The data shows when each customer becomes win-backable. The conditional probability of "will respond to outreach in the next 30 days" rises and falls per customer based on their pattern (recency of lapse, prior engagement, seasonality). Mature win-back triggers fire when that probability crosses a confidence threshold — not on the calendar.
How it works
Win-back triggers compose _predict (will_return) with _estimate (recoverable_revenue) and a cost model. The system computes per customer per day: predicted probability of return × predicted lifetime value if returned − outreach cost. When the value exceeds the cost at >70% confidence on the win-back probability, the trigger fires and the customer enters the outreach queue.

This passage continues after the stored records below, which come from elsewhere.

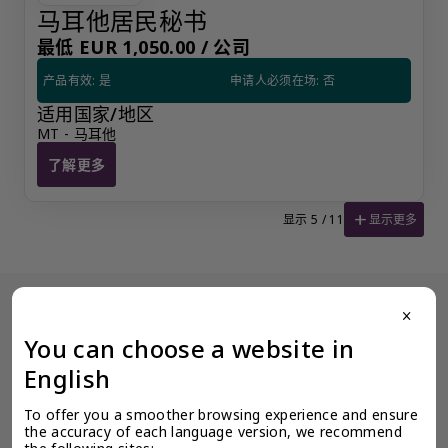
马耳他居民秘书
最低 EUR 1,050.00 /
公司
产品有效: 是
申请人必须在场: 否
适用国家/地区
MT - 马耳他
了解更多
马耳他居民秘书
add
显示更多
显示 5 / 11
close
没有看到阁下期望的产品？更多产品信息可应要求提供。
You can choose a website in
为了确保奕资环球 ™（中国内地）的服务质量标准，我们限制某些产
品公开展示，以避免混淆和不道德的竞争。请使用此表格填写您的请
English
求，客户关系经理将尽快与您联系。
让客户关系经理联系我
To offer you a smoother browsing experience and ensure 
the accuracy of each language version, we recommend 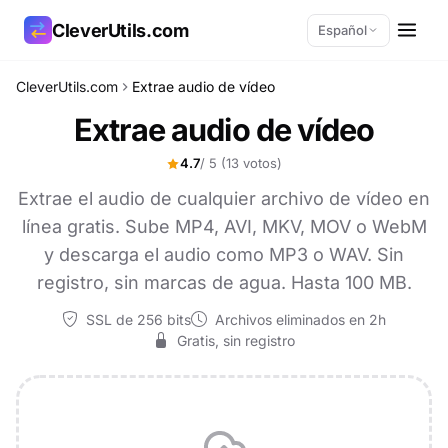
CleverUtils.com
Español
CleverUtils.com
Extrae audio de vídeo
Copiar enlace
Extrae audio de vídeo
Correo electrónico
4.7
/ 5
(13 votos)
Extrae el audio de cualquier archivo de vídeo en
línea gratis. Sube MP4, AVI, MKV, MOV o WebM
y descarga el audio como MP3 o WAV. Sin
registro, sin marcas de agua. Hasta 100 MB.
SSL de 256 bits
Archivos eliminados en 2h
Gratis, sin registro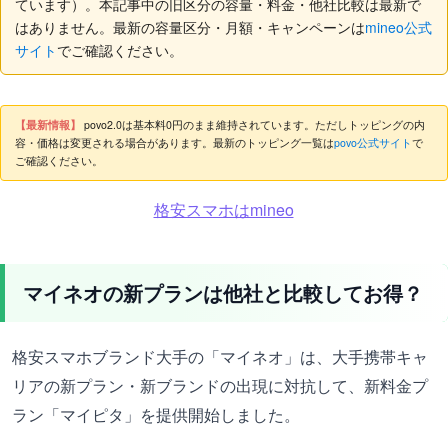
ています）。本記事中の旧区分の容量・料金・他社比較は最新で
はありません。最新の容量区分・月額・キャンペーンは
mineo公式
サイト
でご確認ください。
【最新情報】
povo2.0は基本料0円のまま維持されています。ただしトッピングの内
容・価格は変更される場合があります。最新のトッピング一覧は
povo公式サイト
で
ご確認ください。
格安スマホはmineo
マイネオの新プランは他社と比較してお得？
格安スマホブランド大手の「マイネオ」は、大手携帯キャ
リアの新プラン・新ブランドの出現に対抗して、新料金プ
ラン「マイピタ」を提供開始しました。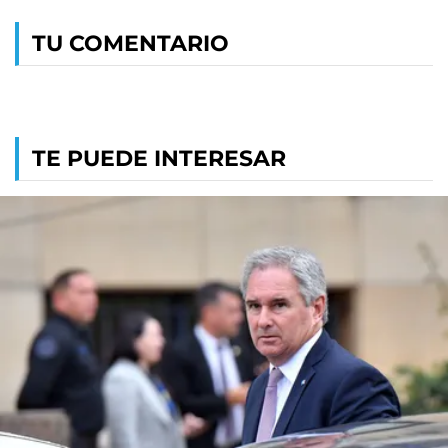
TU COMENTARIO
TE PUEDE INTERESAR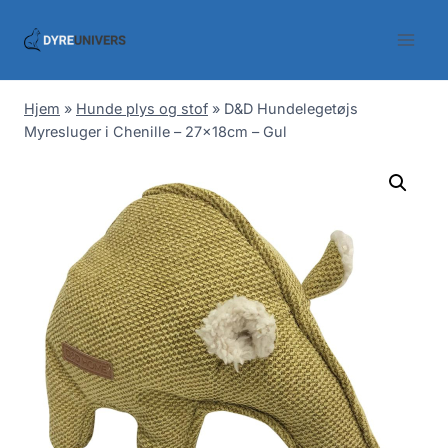
Skip
to
content
Hjem
»
Hunde plys og stof
»
D&D Hundelegetøjs
Myresluger i Chenille – 27x18cm – Gul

Mature deployments tune the threshold by outreach type. Low-cost outreach (email) fires at a lower confidence threshold than high-cost outreach (call from senior rep, discount offer). The same conditional probability machinery drives both decisions; the threshold is application-level configuration.
{
"from": "customers",
"where": {
"status": "lapsed",
"days_since_last_purchase": { "$range": [30, 180] }
},
"predict": "will_return",
"select": ["$p", "customer_id", "predicted_recoverable_revenue"],
"where": { "$p": { "$gte": 0.70 } },
"limit": 500
}For the full architecture, see the technology overview. For the broader narrative across multiple use cases, read The Predictive Application.
See it live
This use case runs in the 🛒 E-commerce demo today. Click through to the live application and inspect the queries that produce the result. Source is on GitHub under Apache 2.0.
Frequently asked
How is this different from win-back ranking?
Win-back ranking sorts the queue by predicted recoverable revenue for human-driven outreach. Win-back triggers fire automated outreach when the predicted value crosses a threshold. Ranking is for the retention team's call queue; triggers are for the marketing system's auto-send.
How frequently should the trigger evaluation run?
Daily for typical e-commerce; hourly for high-cadence categories (food delivery, consumables). The conditional probability updates with every customer signal; running the trigger evaluation on a faster cadence catches windows that close quickly.
Can different outreach types compete for the same customer?
Yes. Multiple triggers can fire for the same customer; the application picks the highest-value path. Most deployments prioritize: discount-offer trigger > email-only trigger > app-notification trigger, with cooldowns to prevent over-contact.
Does this work for B2B customer win-back (longer cycles, fewer customers)?
Yes. The probability calibration is per-domain — B2B win-back probabilities are lower (longer sales cycles, smaller pool of lapsed customers). The threshold tunes accordingly. Mature B2B deployments use win-back triggers to surface account-management calls, not automated emails.
How does the trigger handle customers who recently unsubscribed?
Unsubscribe is a hard exclusion at the application layer, not a soft input to the prediction. Unsubscribed customers do not appear in the trigger queue regardless of predicted recoverable revenue. The prediction respects channel preferences set at the application level.